__Task prompt__. Your answer must be only the lines below from the one containing "esults Found" through the one containing "do our best", copied exactly, with the pictures left out.

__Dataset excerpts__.
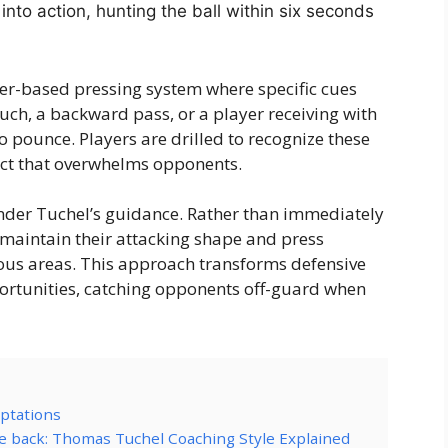
 into action, hunting the ball within six seconds
er-based pressing system where specific cues
 touch, a backward pass, or a player receiving with
o pounce. Players are drilled to recognize these
ect that overwhelms opponents.
der Tuchel’s guidance. Rather than immediately
s maintain their attacking shape and press
ous areas. This approach transforms defensive
ortunities, catching opponents off-guard when
aptations
e back: Thomas Tuchel Coaching Style Explained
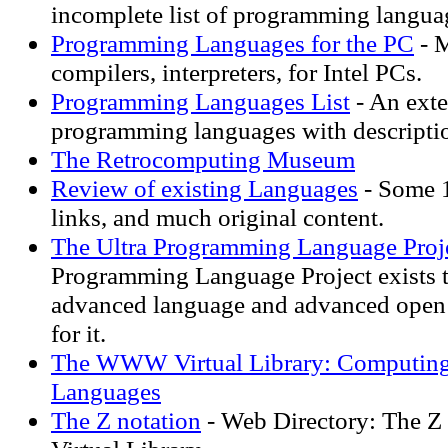
incomplete list of programming langua
Programming Languages for the PC
- 
compilers, interpreters, for Intel PCs.
Programming Languages List
- An exte
programming languages with descripti
The Retrocomputing Museum
Review of existing Languages
- Some 
links, and much original content.
The Ultra Programming Language Proj
Programming Language Project exists t
advanced language and advanced open 
for it.
The WWW Virtual Library: Computin
Languages
The Z notation
- Web Directory: The 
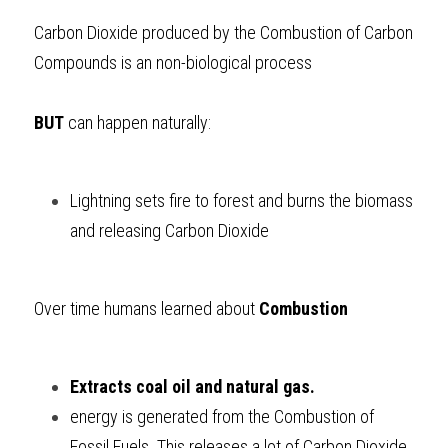
Carbon Dioxide produced by the Combustion of Carbon 
Compounds is an non-biological process
BUT
 can happen naturally:
Lightning sets fire to forest and burns the biomass 
and releasing Carbon Dioxide
Over time humans learned about 
Combustion
Extracts coal oil and natural gas. 
energy is generated from the Combustion of 
Fossil Fuels. This releases a lot of Carbon Dioxide 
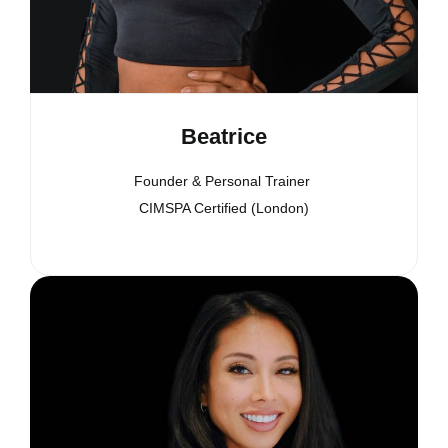
Beatrice
Founder & Personal Trainer
CIMSPA Certified (London)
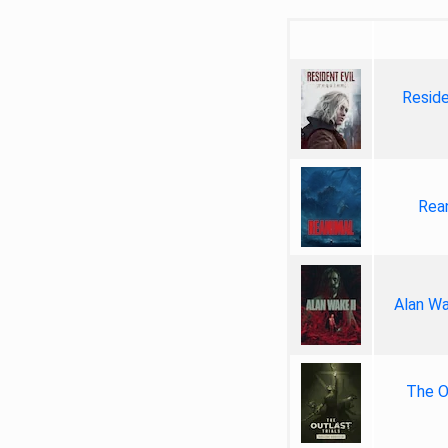
Reside
Rea
Alan Wa
The Ou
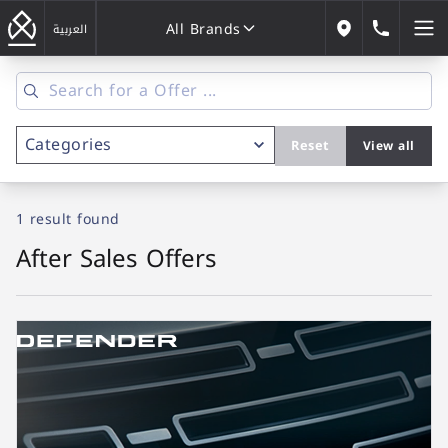
All Brands
184646
العربية
Our Locations
All Brands
Reset
View all
1 result
found
After Sales Offers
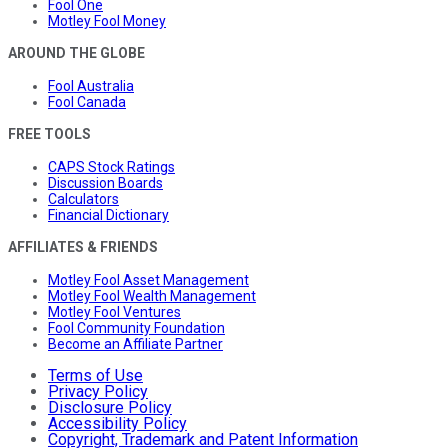
Fool One
Motley Fool Money
AROUND THE GLOBE
Fool Australia
Fool Canada
FREE TOOLS
CAPS Stock Ratings
Discussion Boards
Calculators
Financial Dictionary
AFFILIATES & FRIENDS
Motley Fool Asset Management
Motley Fool Wealth Management
Motley Fool Ventures
Fool Community Foundation
Become an Affiliate Partner
Terms of Use
Privacy Policy
Disclosure Policy
Accessibility Policy
Copyright, Trademark and Patent Information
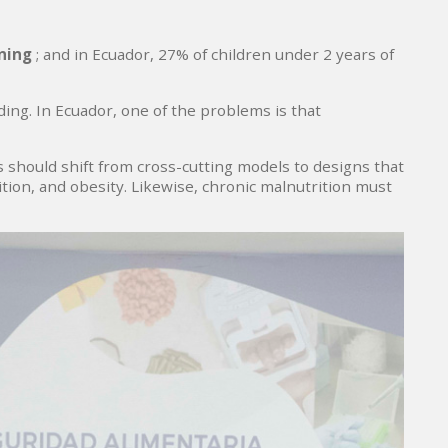
oning
; and in Ecuador, 27% of children under 2 years of
ing. In Ecuador, one of the problems is that
 should shift from cross-cutting models to designs that
ion, and obesity. Likewise, chronic malnutrition must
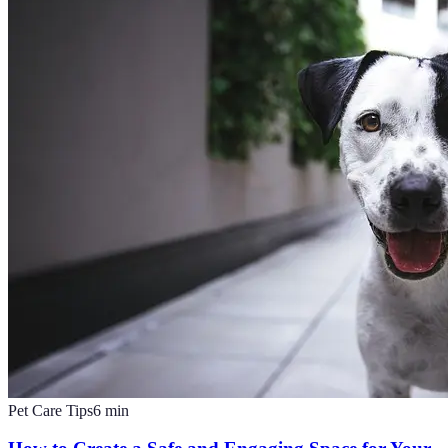
Pet Care Tips
6
min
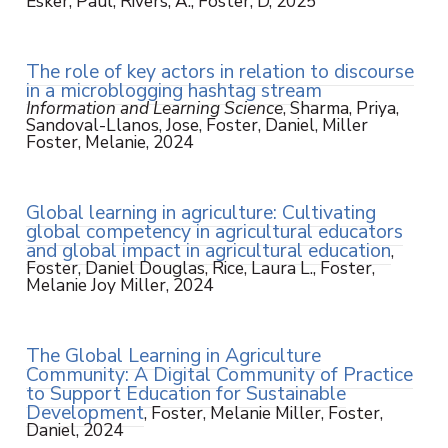
Esker, Paul, Rivers, A., Foster, D, 2025
The role of key actors in relation to discourse
in a microblogging hashtag stream
Information and Learning Science
, Sharma, Priya,
Sandoval-Llanos, Jose, Foster, Daniel, Miller
Foster, Melanie, 2024
Global learning in agriculture: Cultivating
global competency in agricultural educators
and global impact in agricultural education
,
Foster, Daniel Douglas, Rice, Laura L., Foster,
Melanie Joy Miller, 2024
The Global Learning in Agriculture
Community: A Digital Community of Practice
to Support Education for Sustainable
Development
, Foster, Melanie Miller, Foster,
Daniel, 2024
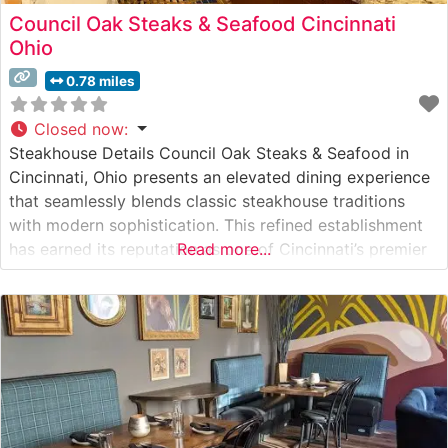
Council Oak Steaks & Seafood Cincinnati
Ohio
0.78 miles
Closed now
:
Steakhouse Details Council Oak Steaks & Seafood in
Cincinnati, Ohio presents an elevated dining experience
that seamlessly blends classic steakhouse traditions
with modern sophistication. This refined establishment
has earned its reputation as one of Cincinnati’s premier
Read more...
destinations for exceptional beef. The restaurant
showcases hand-selected USDA Prime steaks, each
prepared with meticulous attention to detail on a
custom-built wood-fired grill that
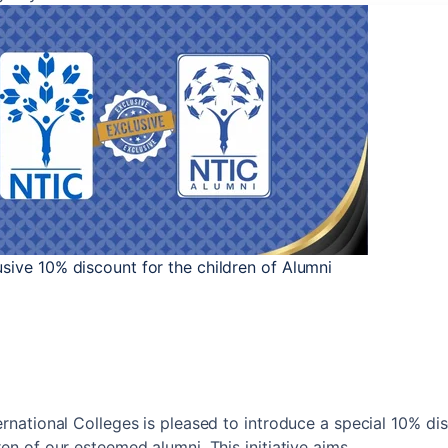
sive 10% discount for the children of Alumni
ternational Colleges is pleased to introduce a special 10% di
ren of our esteemed alumni. This initiative aims...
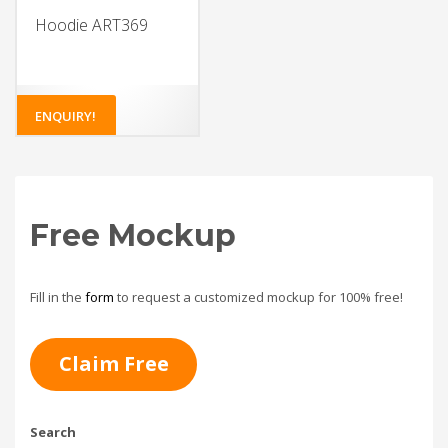
Hoodie ART369
ENQUIRY!
Free Mockup
Fill in the
form
to request a customized mockup for 100% free!
Claim Free
Search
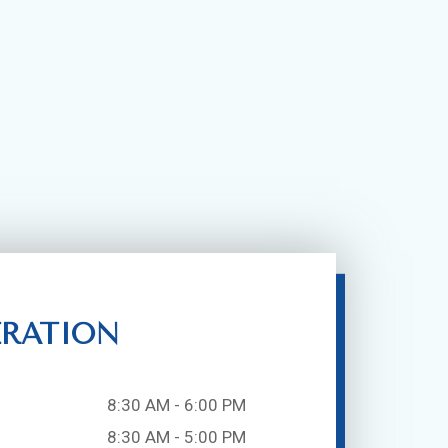
ERATION
8:30 AM - 6:00 PM
8:30 AM - 5:00 PM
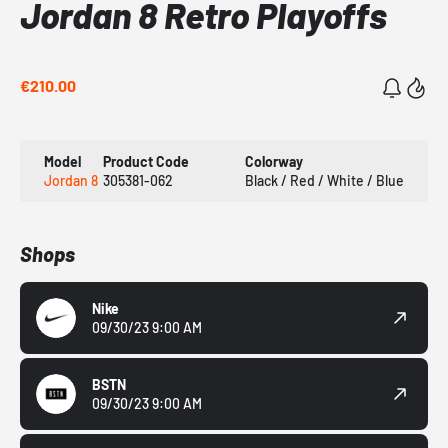
Jordan 8 Retro Playoffs
€210.00
Model
Product Code
Colorway
Jordan 8
305381-062
Black / Red / White / Blue
Shops
Nike
09/30/23 9:00 AM
BSTN
09/30/23 9:00 AM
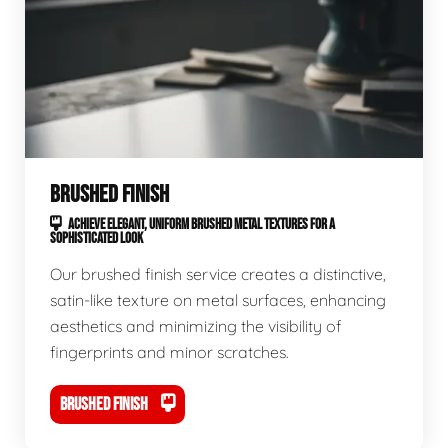
BRUSHED FINISH
ACHIEVE ELEGANT, UNIFORM BRUSHED METAL TEXTURES FOR A
SOPHISTICATED LOOK
Our brushed finish service creates a distinctive,
satin-like texture on metal surfaces, enhancing
aesthetics and minimizing the visibility of
fingerprints and minor scratches.
BRUSHED FINISH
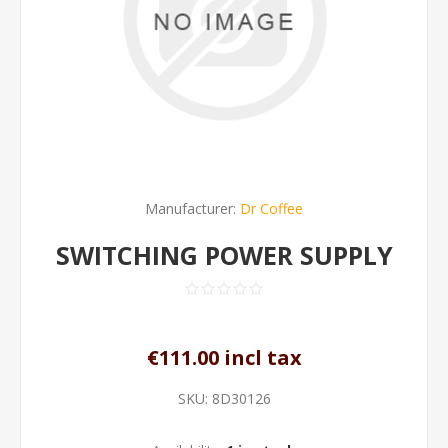
Manufacturer:
Dr Coffee
SWITCHING POWER SUPPLY
€111.00 incl tax
SKU:
8D30126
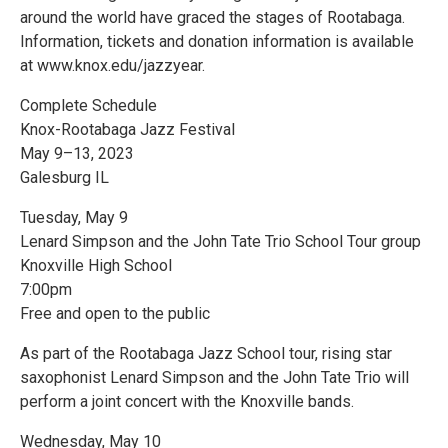
around the world have graced the stages of Rootabaga.
Information, tickets and donation information is available
at www.knox.edu/jazzyear.
Complete Schedule
Knox-Rootabaga Jazz Festival
May 9–13, 2023
Galesburg IL
Tuesday, May 9
Lenard Simpson and the John Tate Trio School Tour group
Knoxville High School
7:00pm
Free and open to the public
As part of the Rootabaga Jazz School tour, rising star
saxophonist Lenard Simpson and the John Tate Trio will
perform a joint concert with the Knoxville bands.
Wednesday, May 10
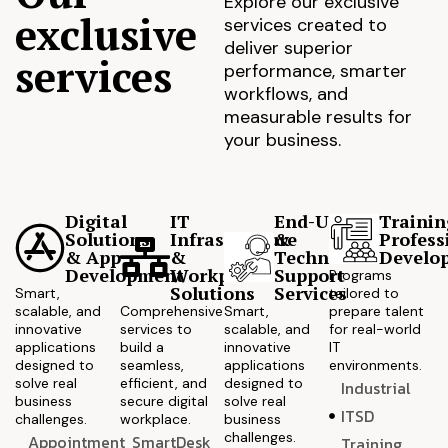
Explore our exclusive
exclusive
services created to
deliver superior
services
performance, smarter
workflows, and
measurable results for
your business.
Digital
IT
End-User
Trainin
Solutions
Infrastructure
&
Profess
& App
&
Technical
Develo
Development
Workplace
Support
Programs
Solutions
Services
Smart,
tailored to
scalable, and
Comprehensive
Smart,
prepare talent
innovative
services to
scalable, and
for real-world
applications
build a
innovative
IT
designed to
seamless,
applications
environments.
solve real
efficient, and
designed to
Industrial
business
secure digital
solve real
ITSD
challenges.
workplace.
business
challenges.
Appointment
SmartDesk
Training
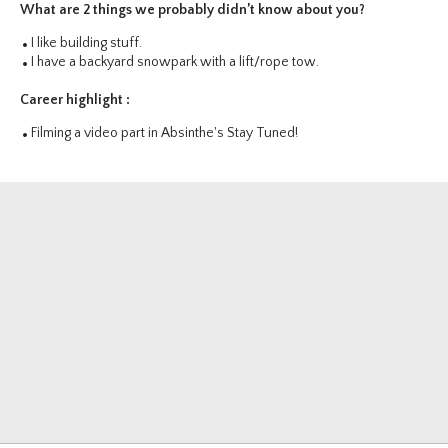
What are 2 things we probably didn’t know about you?
I like building stuff.
I have a backyard snowpark with a lift/rope tow.
Career highlight :
Filming a video part in Absinthe's Stay Tuned!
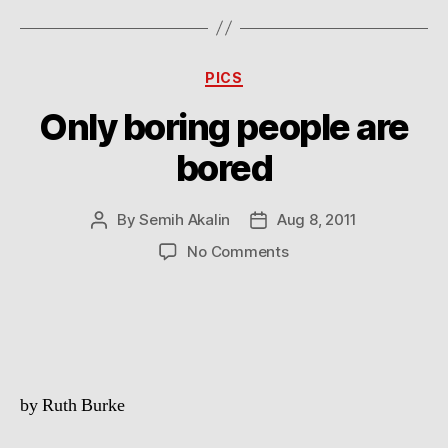
Categories
PICS
Only boring people are
bored
By
Semih Akalin
Aug 8, 2011
Post
Post
author
date
on
No Comments
Only
boring
people
are
bored
by Ruth Burke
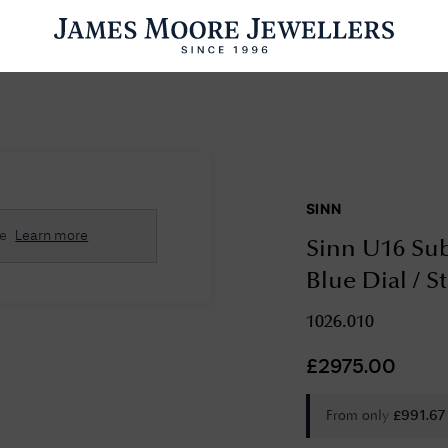
ENGAGEMENT RINGS
WEDDING RINGS
WATCHES
PRE OWN
SINN
esults Found
se
Learn more
Sinn U16 Sub
Please try a different search or browsing the suggestions below.
Blue Dial / S
1026.010
£
2975.00
From only
£
991.67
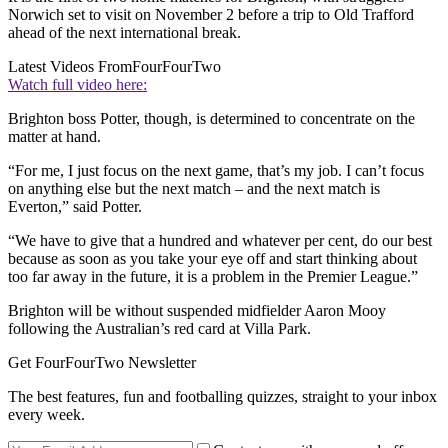
Norwich set to visit on November 2 before a trip to Old Trafford
ahead of the next international break.
Latest Videos From
FourFourTwo
Watch full video here:
Brighton boss Potter, though, is determined to concentrate on the
matter at hand.
“For me, I just focus on the next game, that’s my job. I can’t focus
on anything else but the next match – and the next match is
Everton,” said Potter.
“We have to give that a hundred and whatever per cent, do our best
because as soon as you take your eye off and start thinking about
too far away in the future, it is a problem in the Premier League.”
Brighton will be without suspended midfielder Aaron Mooy
following the Australian’s red card at Villa Park.
Get FourFourTwo Newsletter
The best features, fun and footballing quizzes, straight to your inbox
every week.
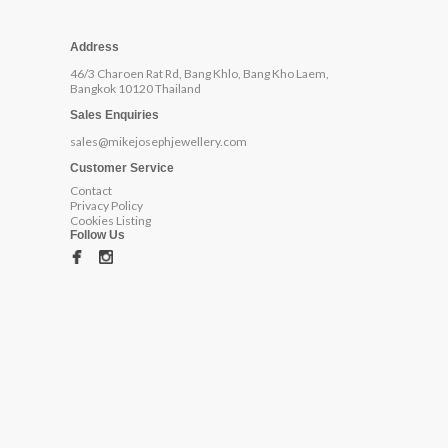
Address
46/3 Charoen Rat Rd, Bang Khlo, Bang Kho Laem,
Bangkok 10120 Thailand
Sales Enquiries
sales@mikejosephjewellery.com
Customer Service
Contact
Privacy Policy
Cookies Listing
Follow Us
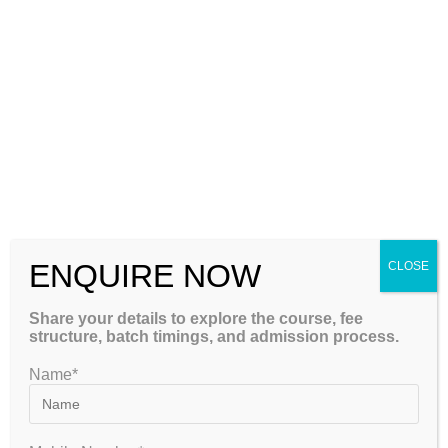
NET. But cracking a tough exam like it is really challenging,
especially for students of complex subjects like Economics.
As…
Continue Reading
ENQUIRE NOW
CLOSE
Share your details to explore the course, fee
structure, batch timings, and admission process.
Name*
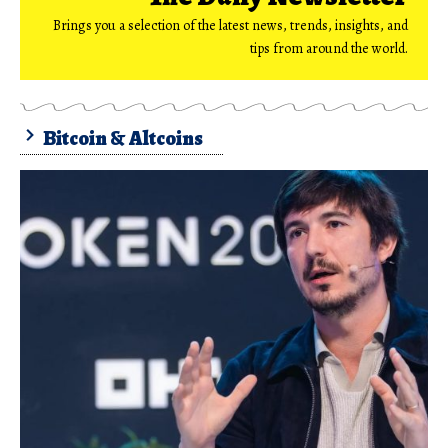
Brings you a selection of the latest news, trends, insights, and
tips from around the world.
Bitcoin & Altcoins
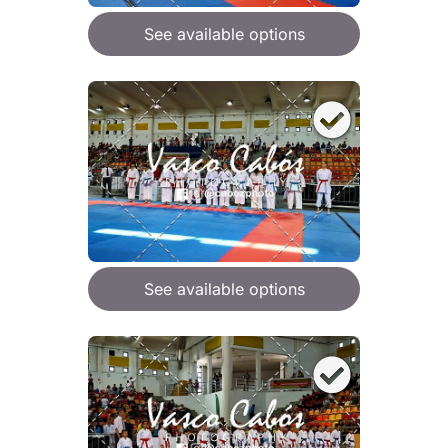
See available options
See available options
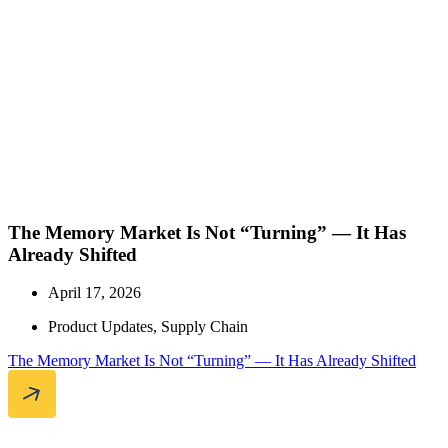
The Memory Market Is Not “Turning” — It Has
Already Shifted
April 17, 2026
Product Updates
,
Supply Chain
The Memory Market Is Not “Turning” — It Has Already Shifted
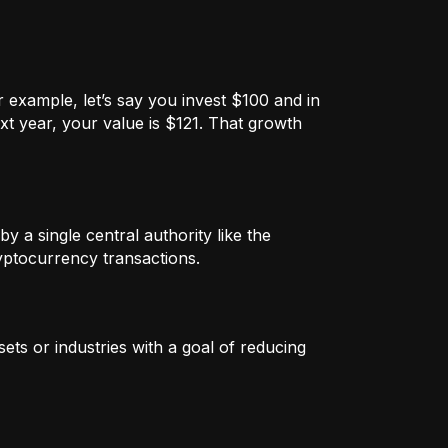
 example, let’s say you invest $100 and in
xt year, your value is $121. That growth
by a single central authority like the
ryptocurrency transactions.
ets or industries with a goal of reducing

__Output__.
esults Found
se
Learn more
Sinn U16 Sub
Please try a different search or browsing the suggestions below.
Blue Dial / S
1026.010
£
2975.00
From only
£
991.67
Norwich set to visit on November 2 before a trip to Old Trafford
ahead of the next international break.
Latest Videos From
FourFourTwo
Watch full video here:
Brighton boss Potter, though, is determined to concentrate on the
matter at hand.
“For me, I just focus on the next game, that’s my job. I can’t focus
on anything else but the next match – and the next match is
Everton,” said Potter.
“We have to give that a hundred and whatever per cent, do our best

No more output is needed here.